(Pictured: Gilbert O’Sullivan, who performed in sweaters with the letter G on them.)
Here’s more about the American Top 40 show from August 26, 1972. (First part here.)
18. “Where Is the Love”/Roberta Flack and Donny Hathaway
14. “Back Stabbers”/O’Jays
13. “The Guitar Man”/Bread
12. “Motorcycle Mama”/Sailcat
10. “Baby Don’t Get Hooked on Me”/Mac Davis
6. “If Loving You Is Wrong (I Don’t Want to Be Right)”/Luther Ingram
5. “Hold Your Head Up”/Argent
3. “Long Cool Woman”/Hollies
By this point, two hours into the show, I’m there, 50 years ago, transported in a way that doesn’t happen with every AT40 show, or every season. “Where Is the Love,” “If Loving You Is Wrong,” and “Hold Your Head Up” radiate heat and light as the last days of summer slip away. “Back Stabbers,” “The Guitar Man,” “Motorcycle Mama,” “Baby Don’t Get Hooked on Me,” and “Long Cool Woman” put me slightly later in time, seeing the sun through a school bus or classroom window.
Earlier this summer, I wrote about a 1978 show in which Casey answered a question about the artists who most successfully remade their own hit. He answered a similar question on this show: has anyone ever hit with a remake of their own earlier hit? It’s happened three times, he says. Tommy Edwards remade his 1951 hit “It’s All in the Game” in 1957; the Ventures remade 1960’s “Walk Don’t Run” in 1964; and Barbra Streisand remade “Where You Lead” as part of the “Sweet Inspiration” medley heard earlier in the show.

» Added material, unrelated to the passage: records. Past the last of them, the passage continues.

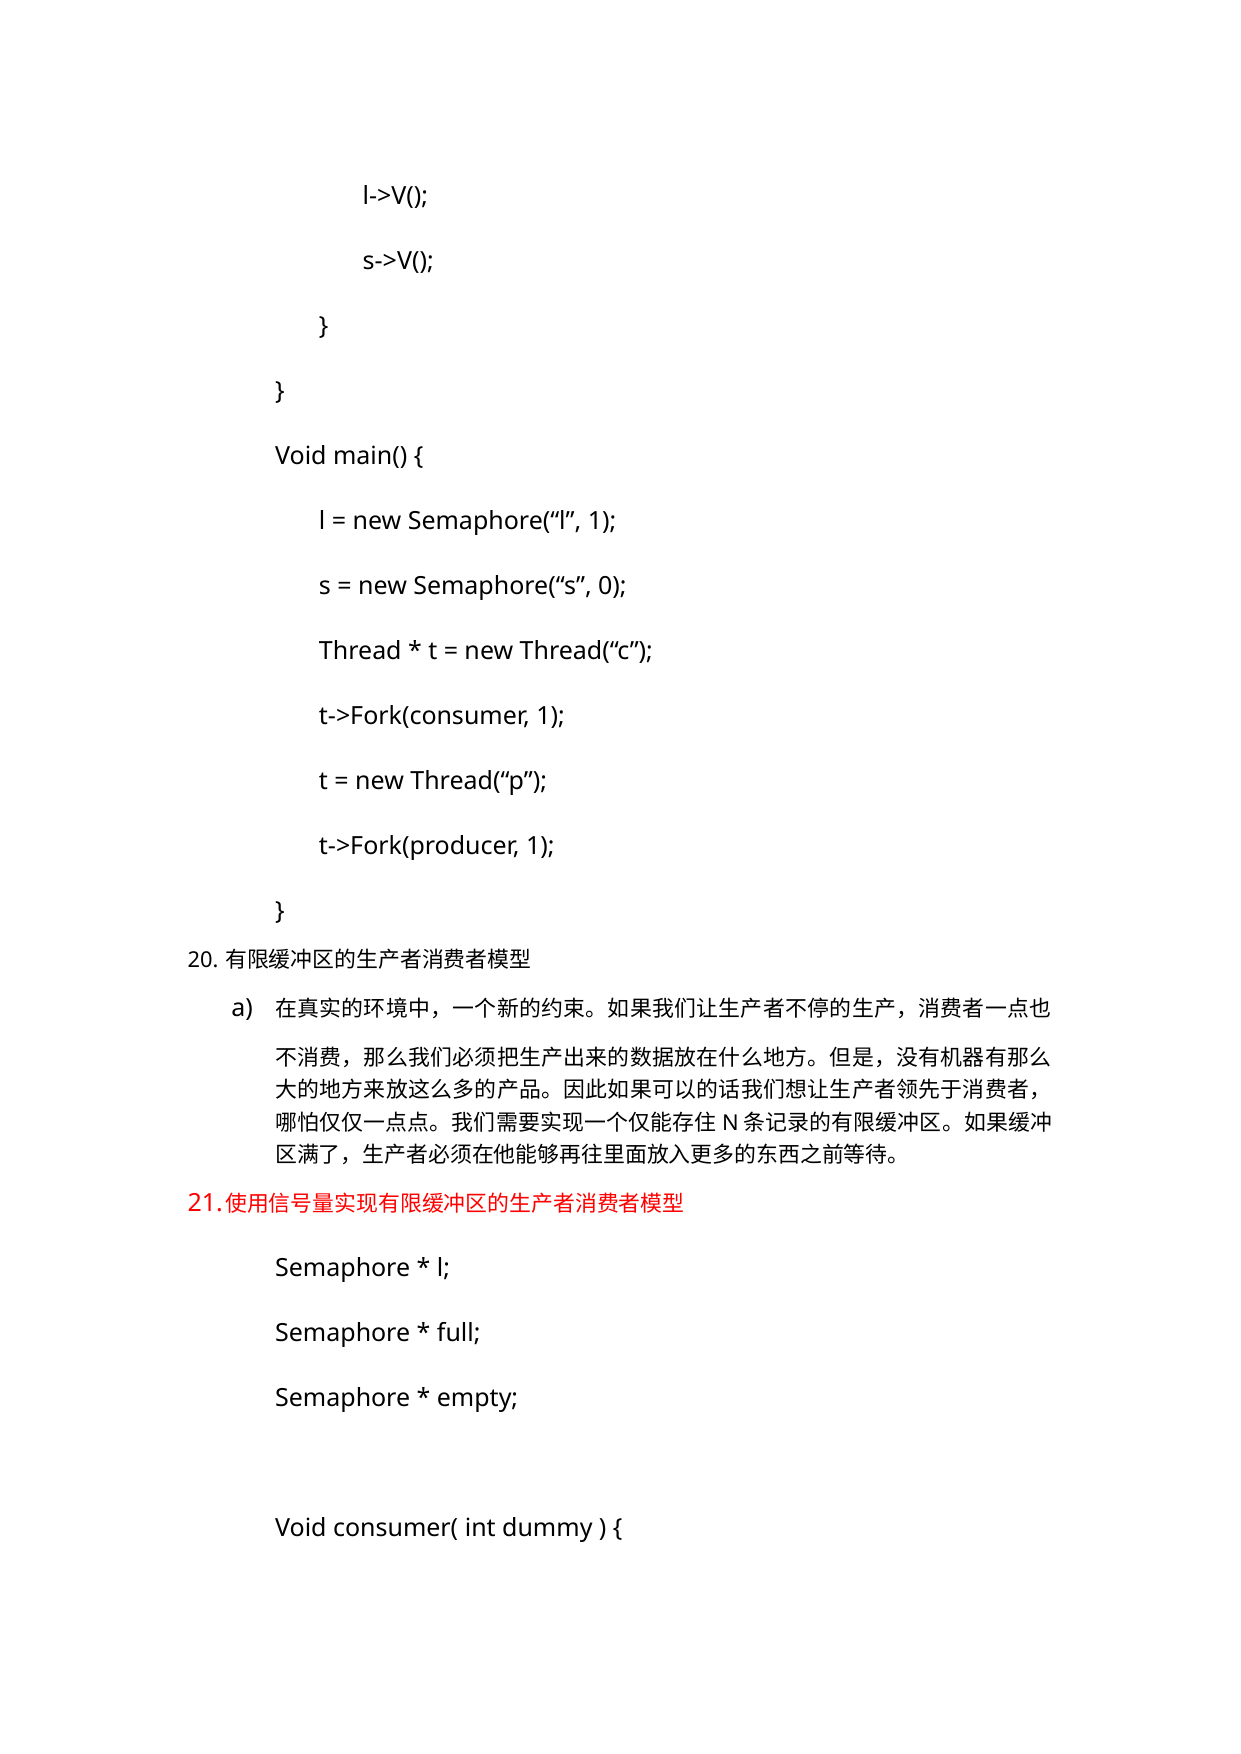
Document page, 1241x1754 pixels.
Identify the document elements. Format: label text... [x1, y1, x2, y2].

text Semaphore * empty; [275, 1364, 1053, 1429]
text s->V(); [319, 227, 1053, 292]
text Thread * t = new Thread(“c”); [275, 617, 1053, 682]
text Void main() { [275, 422, 1053, 487]
text l->V(); [319, 162, 1053, 227]
text t = new Thread(“p”); [275, 747, 1053, 812]
text Void consumer( int dummy ) { [275, 1494, 1053, 1559]
text } [275, 357, 1053, 422]
text } [319, 292, 1053, 357]
text t->Fork(producer, 1); [275, 812, 1053, 877]
text s = new Semaphore(“s”, 0); [275, 552, 1053, 617]
text l = new Semaphore(“l”, 1); [275, 487, 1053, 552]
list 使用信号量实现有限缓冲区的生产者消费者模型 [187, 1169, 1053, 1234]
text Semaphore * l; [275, 1234, 1053, 1299]
text Semaphore * full; [275, 1299, 1053, 1364]
list 在真实的环境中，一个新的约束。如果我们让生产者不停的生产，消费者一点也不消费，那么我们必须把生产出来的数据放在什么地方。但是，没有机器有那么大的地方来放这么多的产品。因此如果可以的话我们想让生产者领先于消费者，哪怕仅仅一点点。我们需要实现一个仅能存住N条记录的有限缓冲区。如果缓冲区满了，生产者必须在他能够再往里面放入更多的东西之前等待。 [231, 974, 1053, 1169]
text } [275, 877, 1053, 942]
text t->Fork(consumer, 1); [275, 682, 1053, 747]
list 有限缓冲区的生产者消费者模型 [187, 942, 1053, 974]
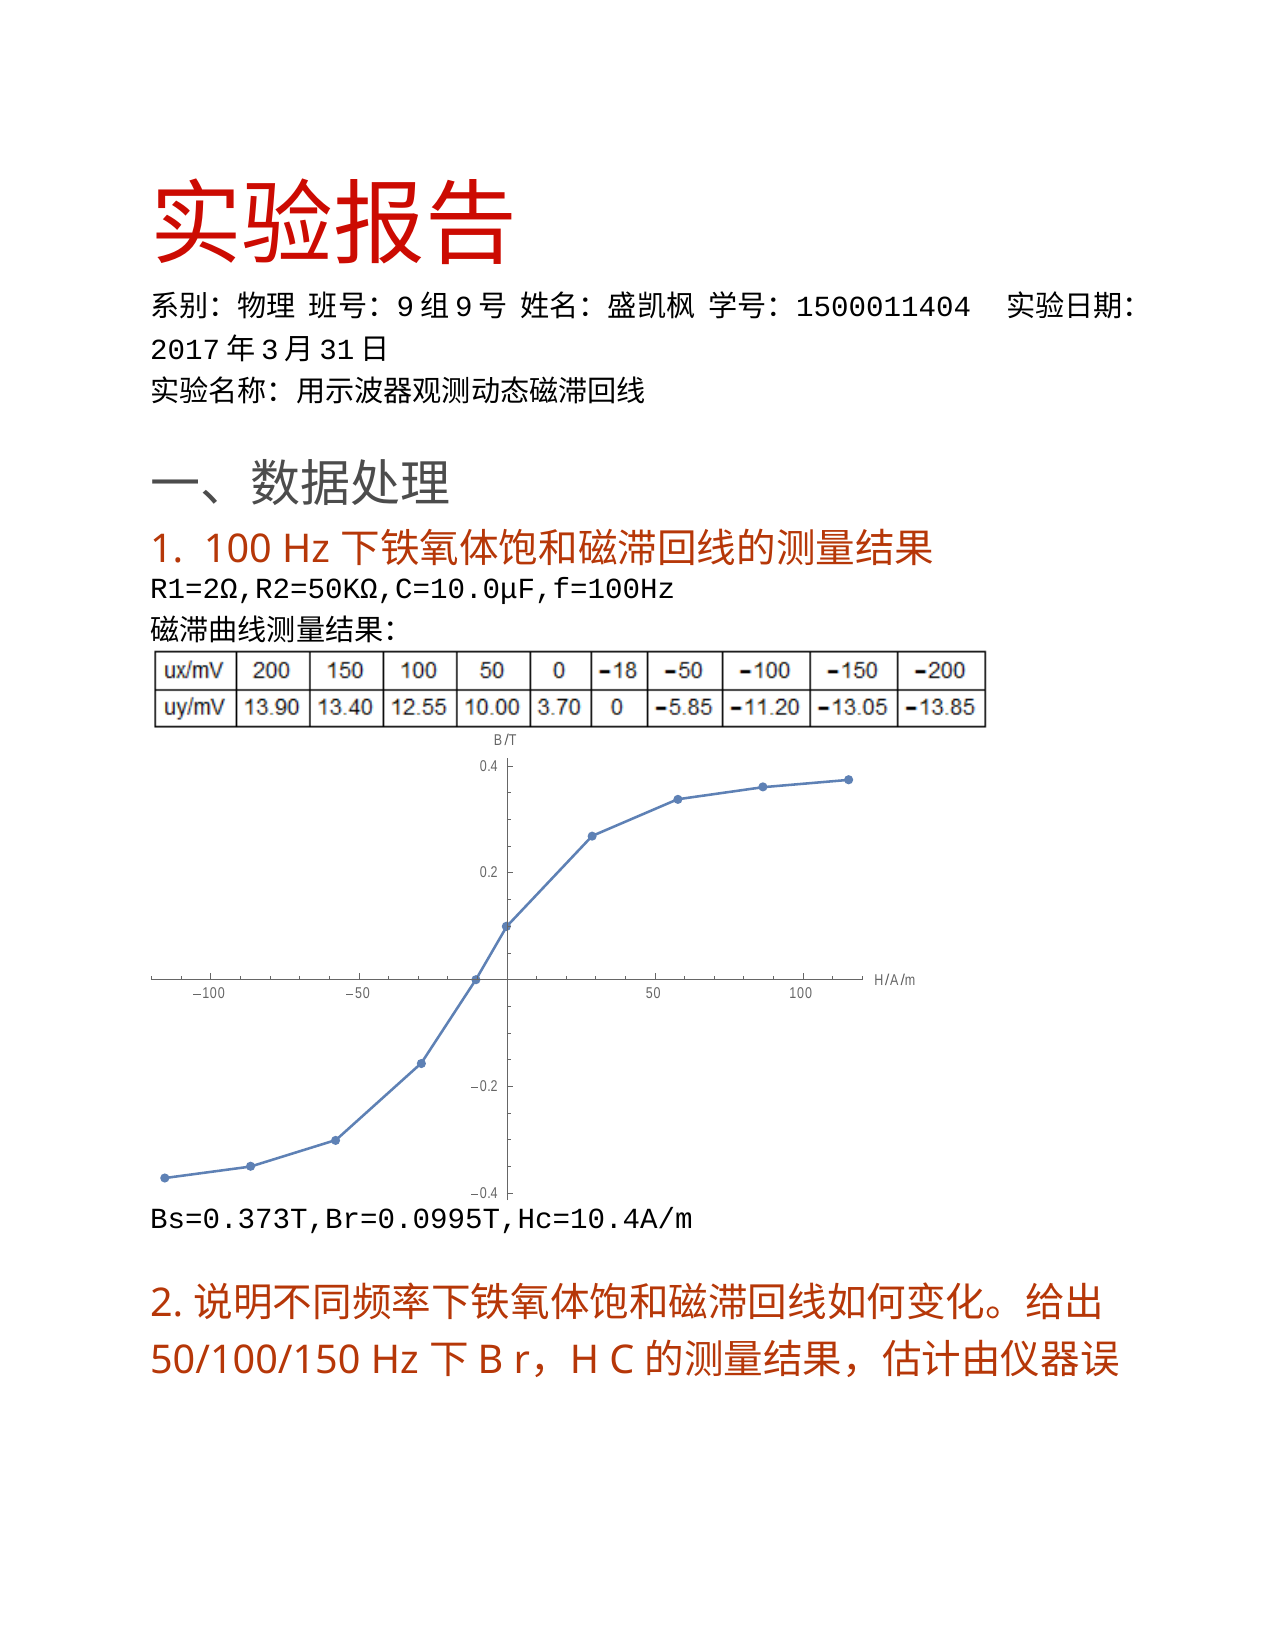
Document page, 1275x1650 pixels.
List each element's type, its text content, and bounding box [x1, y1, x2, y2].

text 系别：物理 班号：9组9号 姓名：盛凯枫 学号：1500011404 实验日期：2017年3月31日 [150, 283, 1125, 368]
text 实验报告 [150, 150, 1125, 283]
text R1=2Ω,R2=50KΩ,C=10.0μF,f=100Hz [150, 574, 1125, 607]
text 2. 说明不同频率下铁氧体饱和磁滞回线如何变化。给出 50/100/150 Hz 下 B r，H C 的测量结果，估计由仪器误 [150, 1270, 1125, 1386]
text 1. 100 Hz 下铁氧体饱和磁滞回线的测量结果 [150, 516, 1125, 574]
text 一、数据处理 [150, 444, 1125, 516]
picture [150, 649, 991, 731]
text 磁滞曲线测量结果： [150, 607, 1125, 649]
text 实验名称：用示波器观测动态磁滞回线 [150, 368, 1125, 410]
text Bs=0.373T,Br=0.0995T,Hc=10.4A/m [150, 1204, 1125, 1237]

11. “Happiest Girl in the Whole U.S.A.”/Donna Fargo. I don’t think I had an opinion on “Happiest Girl in the Whole U.S.A.” in 1972 (although I remember that it sounded great off a jingle) but today I like it out of all proportion to its enduring value. Its sweet joyfulness is, as I wrote a couple of years ago, “an antidote to this dark time in which we are living.” It runs only 2:27 but Casey cuts it short anyway, which was especially annoying given the six minutes he devoted to the Streisand medley in the first hour.
8. “Coconut”/Nilsson. Here again we encounter the question of just how Nilsson’s name is pronounced. Harry himself pronounced his surname with a short “i,” but Casey says “Coconut” is from the album “neel-son schmeel-son,” which makes me squirm like nails on a chalkboard. (Over the years, Casey pronounced it both ways, and earlier in 1972 he used both on the same song.)

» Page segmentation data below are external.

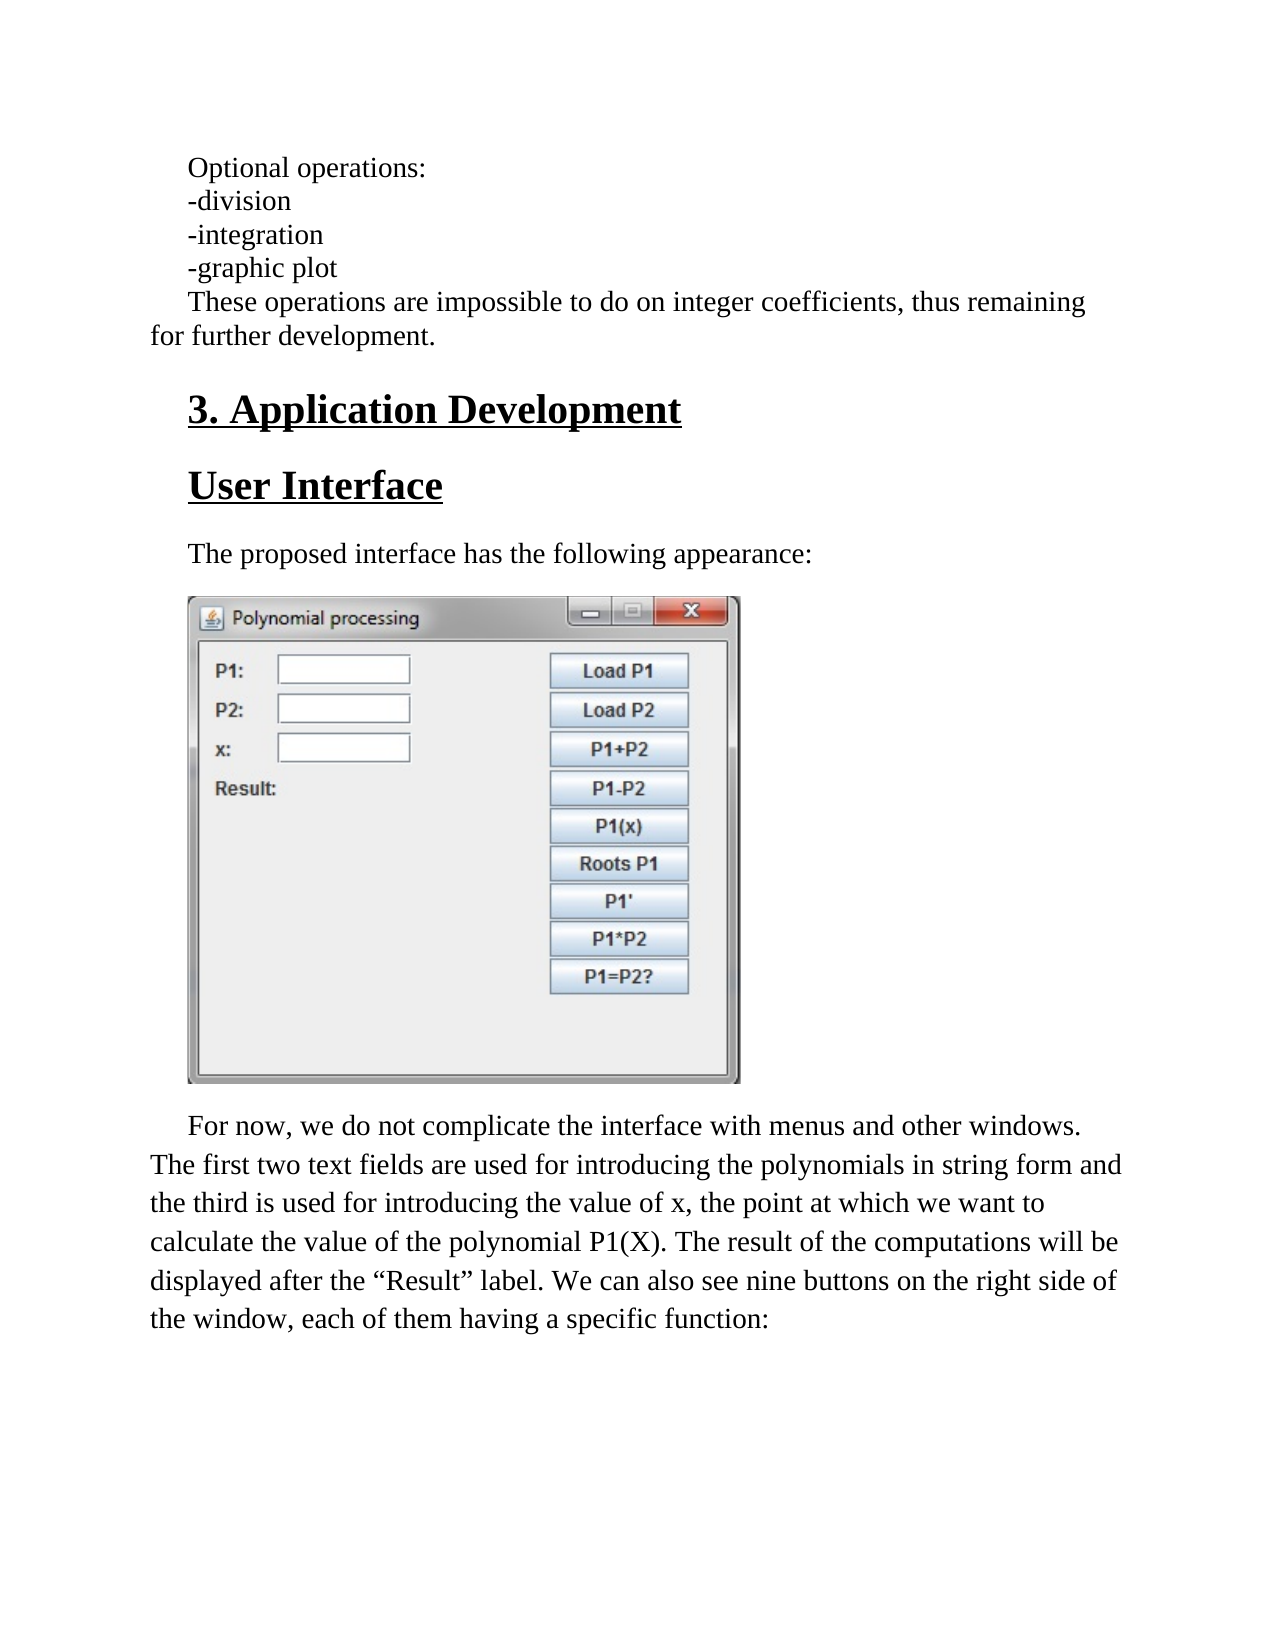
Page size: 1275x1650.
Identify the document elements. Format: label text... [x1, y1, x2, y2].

text These operations are impossible to do on integer coefficients, thus remaining for further development. [150, 284, 1125, 351]
text For now, we do not complicate the interface with menus and other windows. The first two text fields are used for introducing the polynomials in string form and the third is used for introducing the value of x, the point at which we want to calculate the value of the polynomial P1(X). The result of the computations will be displayed after the “Result” label. We can also see nine buttons on the right side of the window, each of them having a specific function: [150, 1108, 1125, 1335]
text -integration [150, 217, 1125, 251]
text User Interface [150, 461, 1125, 509]
text The proposed interface has the following appearance: [150, 537, 1125, 570]
picture [187, 596, 741, 1084]
text -division [150, 183, 1125, 217]
text 3. Application Development [150, 385, 1125, 433]
text Optional operations: [150, 150, 1125, 183]
text -graphic plot [150, 251, 1125, 284]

7. “Goodbye to Love”/Carpenters. I played “Goodbye to Love” on the radio the other night and was reminded again how insanely great it is. (Have I mentioned here that I do a 70s music show Saturday nights from 7 til midnight on my station? That I not only host it but program it too? You should probably listen sometime.)

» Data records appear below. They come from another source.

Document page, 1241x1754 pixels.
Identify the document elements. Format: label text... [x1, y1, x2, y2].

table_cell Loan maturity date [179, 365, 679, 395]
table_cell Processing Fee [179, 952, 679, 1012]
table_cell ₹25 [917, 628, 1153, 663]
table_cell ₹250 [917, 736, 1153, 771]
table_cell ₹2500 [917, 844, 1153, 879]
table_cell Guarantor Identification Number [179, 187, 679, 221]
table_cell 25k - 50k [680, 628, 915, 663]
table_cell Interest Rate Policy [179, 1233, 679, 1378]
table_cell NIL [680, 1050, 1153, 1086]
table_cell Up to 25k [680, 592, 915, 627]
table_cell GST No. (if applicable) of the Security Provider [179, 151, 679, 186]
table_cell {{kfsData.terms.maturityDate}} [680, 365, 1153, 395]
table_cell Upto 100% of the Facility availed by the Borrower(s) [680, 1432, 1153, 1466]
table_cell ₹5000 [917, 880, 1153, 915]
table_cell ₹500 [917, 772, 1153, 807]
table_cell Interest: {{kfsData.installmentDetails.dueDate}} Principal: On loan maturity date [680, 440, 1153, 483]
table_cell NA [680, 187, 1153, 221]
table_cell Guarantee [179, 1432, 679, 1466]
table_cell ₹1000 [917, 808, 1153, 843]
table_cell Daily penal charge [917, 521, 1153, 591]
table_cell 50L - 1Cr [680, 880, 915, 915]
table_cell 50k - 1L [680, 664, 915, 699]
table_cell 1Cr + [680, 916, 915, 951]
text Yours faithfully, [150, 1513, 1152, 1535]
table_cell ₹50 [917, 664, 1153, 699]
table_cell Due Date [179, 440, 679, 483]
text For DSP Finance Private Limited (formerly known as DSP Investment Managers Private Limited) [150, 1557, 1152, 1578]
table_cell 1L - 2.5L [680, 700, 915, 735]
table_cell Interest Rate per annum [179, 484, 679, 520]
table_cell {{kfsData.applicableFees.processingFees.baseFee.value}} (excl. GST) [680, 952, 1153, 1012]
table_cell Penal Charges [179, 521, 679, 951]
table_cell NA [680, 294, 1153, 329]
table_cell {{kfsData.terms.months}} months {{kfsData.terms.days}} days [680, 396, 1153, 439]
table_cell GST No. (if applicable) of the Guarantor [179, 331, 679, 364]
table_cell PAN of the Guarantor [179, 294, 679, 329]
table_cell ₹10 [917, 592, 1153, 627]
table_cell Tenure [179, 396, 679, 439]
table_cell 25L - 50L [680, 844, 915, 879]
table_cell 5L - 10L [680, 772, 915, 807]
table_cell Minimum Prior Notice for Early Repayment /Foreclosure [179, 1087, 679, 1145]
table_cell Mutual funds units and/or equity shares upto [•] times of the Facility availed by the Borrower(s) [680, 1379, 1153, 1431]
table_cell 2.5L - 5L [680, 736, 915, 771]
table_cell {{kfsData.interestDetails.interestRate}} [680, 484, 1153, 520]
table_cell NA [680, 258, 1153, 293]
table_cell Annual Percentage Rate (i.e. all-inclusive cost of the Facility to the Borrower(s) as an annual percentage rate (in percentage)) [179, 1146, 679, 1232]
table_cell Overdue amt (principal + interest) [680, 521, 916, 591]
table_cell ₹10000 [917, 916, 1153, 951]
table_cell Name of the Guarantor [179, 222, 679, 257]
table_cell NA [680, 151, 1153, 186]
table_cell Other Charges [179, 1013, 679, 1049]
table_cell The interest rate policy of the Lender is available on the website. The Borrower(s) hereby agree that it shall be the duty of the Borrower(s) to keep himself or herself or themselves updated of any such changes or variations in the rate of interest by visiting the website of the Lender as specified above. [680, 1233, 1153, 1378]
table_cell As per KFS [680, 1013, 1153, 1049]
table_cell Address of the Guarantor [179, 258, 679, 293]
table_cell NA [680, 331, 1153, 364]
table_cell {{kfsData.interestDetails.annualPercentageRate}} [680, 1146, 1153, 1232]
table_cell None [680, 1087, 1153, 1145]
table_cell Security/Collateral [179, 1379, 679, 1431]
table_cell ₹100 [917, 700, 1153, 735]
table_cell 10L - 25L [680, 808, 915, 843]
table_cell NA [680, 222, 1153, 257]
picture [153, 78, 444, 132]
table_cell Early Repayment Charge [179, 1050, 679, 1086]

EXTRA: “Ben”/Michael Jackson
EXTRA: “Use Me”/Bill Withers
One of the extras offered in the modern-day version of this show was Peter and Gordon’s “A World Without Love,” snipped from the original 8/26/72 broadcast. Commonly, extras are future hits not part of the original show, like “Use Me” and “Ben.” The extras are usually introduced by voiceover guy Larry Morgan. But on this show, Casey himself introduces them. Neither appeared on the 8/26/72 show, so where the intro bits came from I can’t say.
4. “I’m Still in Love With You”/Al Green. As much as I love Al Green, I sometimes mix up “I’m Still in Love With You, “Look What You Done for Me,” and “You Ought to Be With Me,” all of which followed “Let’s Stay Together” up the charts in 1972. In his Green biography Soul Survivor, author Jimmy McDonough says that about this time, producer Willie Mitchell was told that his stuff with Green all sounded the same. He responded, “I will ride this horse until it falls dead.”
2. “Alone Again (Naturally)”/Gilbert O’Sullivan
1. “Brandy”/Looking Glass
Gilbert and the Looking Glass had been 1-2 for the preceding four weeks but have now changed places, although “Alone Again (Naturally)” will return to the #1 position next week and hold it for two more weeks. Six weeks at #1 would be the longest run of the year, equaled only by Roberta Flack’s “First Time Ever I Saw Your Face” in the spring.
With summer fading into the fall of 1972, it was time for young me to take a tentative step into a further widening world, to a new school, with new teachers, new friends (new girls too), and great expectations. But I still had my old friends from that time. And when I wasn’t in school, I spent hours with the radio, which turned out to be the best friend of all.